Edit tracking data
=== Section Start ===
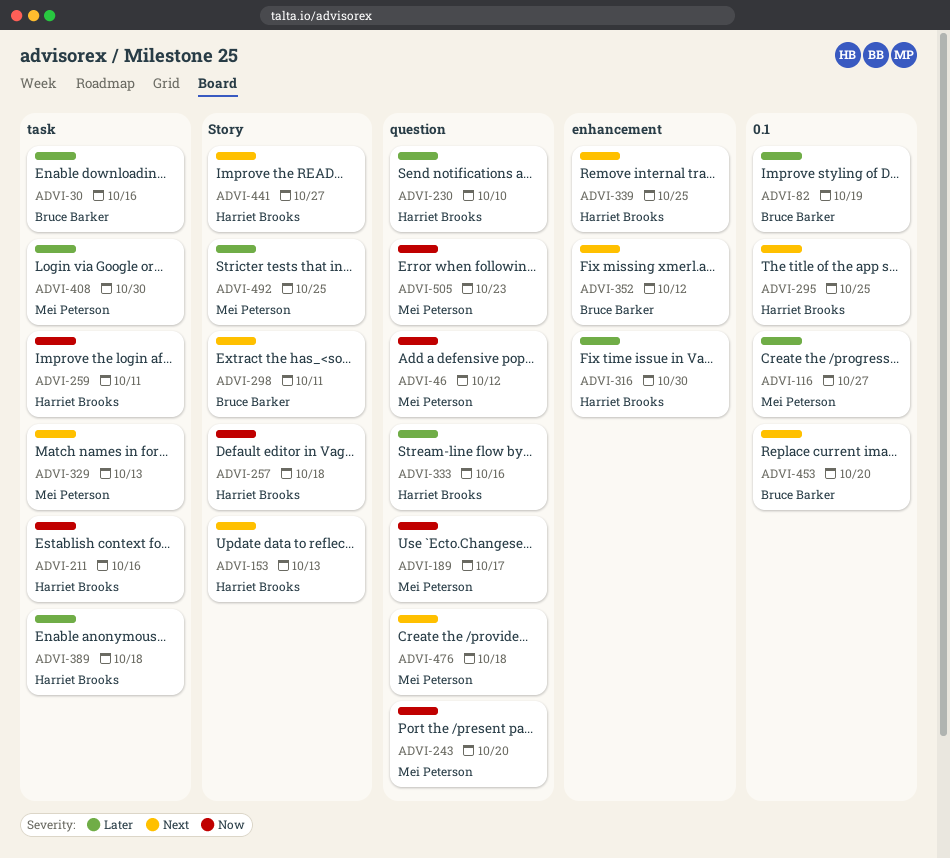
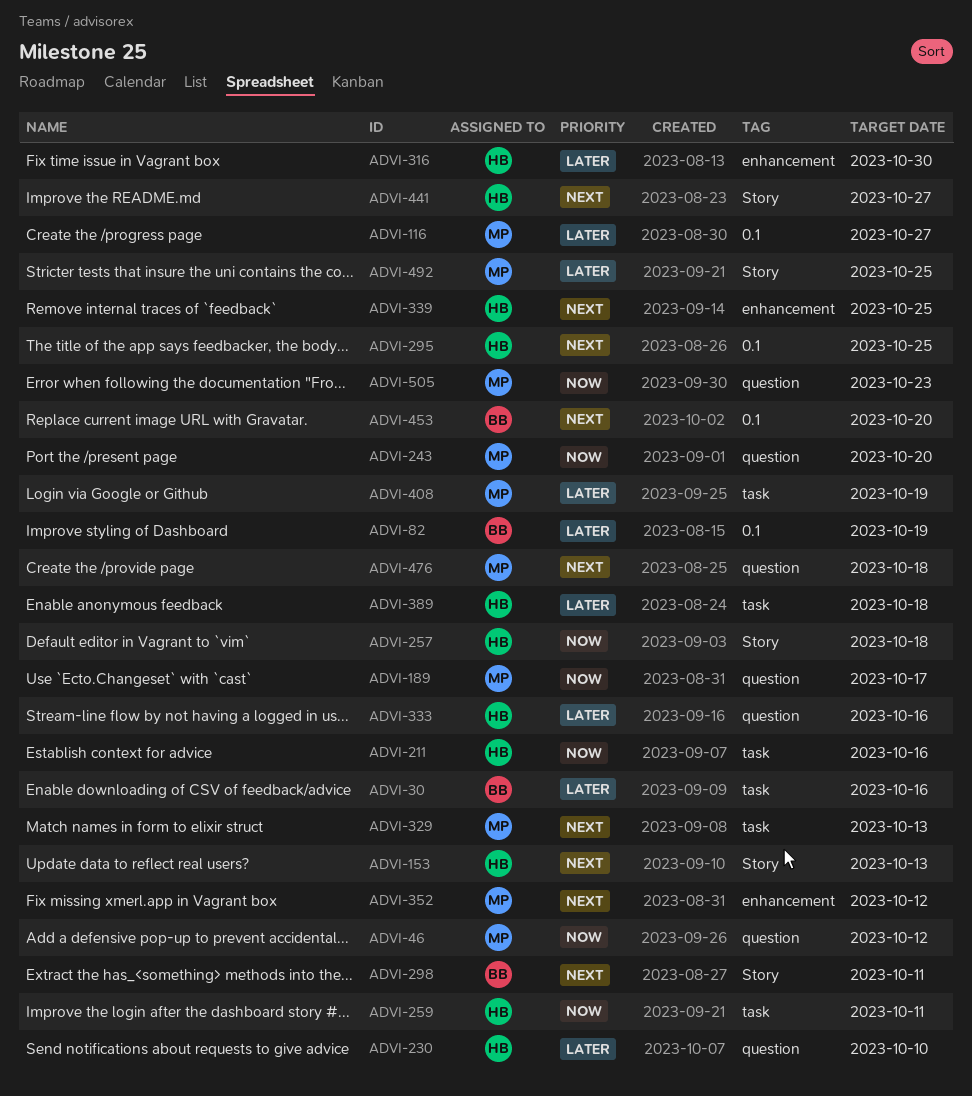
ADVI-352, owner: Bruce Barker -> Mei Peterson
ADVI-408, due: Oct 30 -> Oct 19

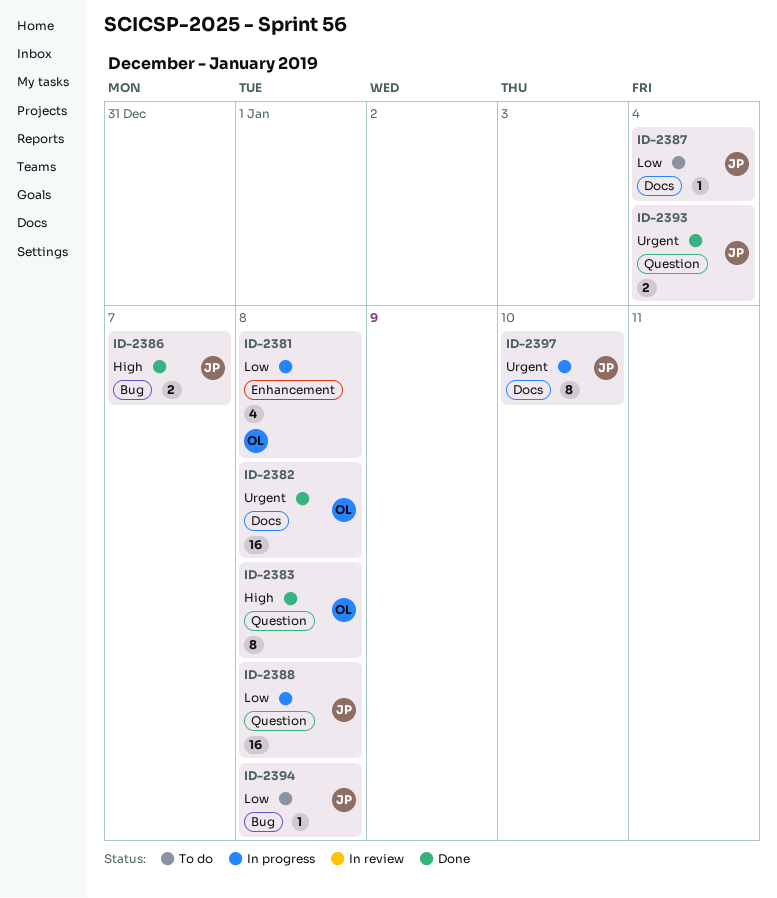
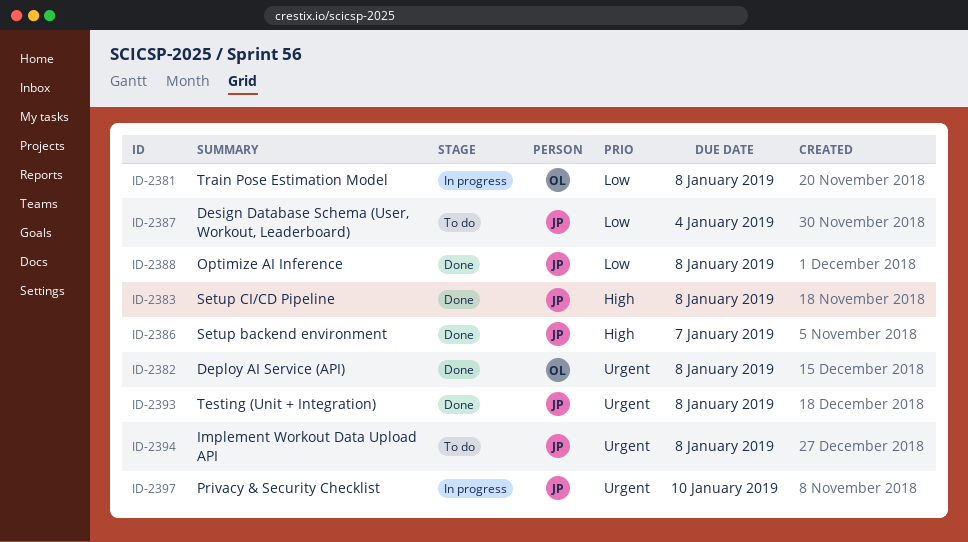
ID-2383, owner: OL -> JP
ID-2388, status: In progress -> Done
ID-2393, due: Jan 4 -> Jan 8
ID-2394, priority: Low -> Urgent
=== Section End ===
**Exercise brief**
The entries above should be retyped word for word, with all pictures omitted.

**Final answer**
ADVI-352, owner: Bruce Barker -> Mei Peterson
ADVI-408, due: Oct 30 -> Oct 19

ID-2383, owner: OL -> JP
ID-2388, status: In progress -> Done
ID-2393, due: Jan 4 -> Jan 8
ID-2394, priority: Low -> Urgent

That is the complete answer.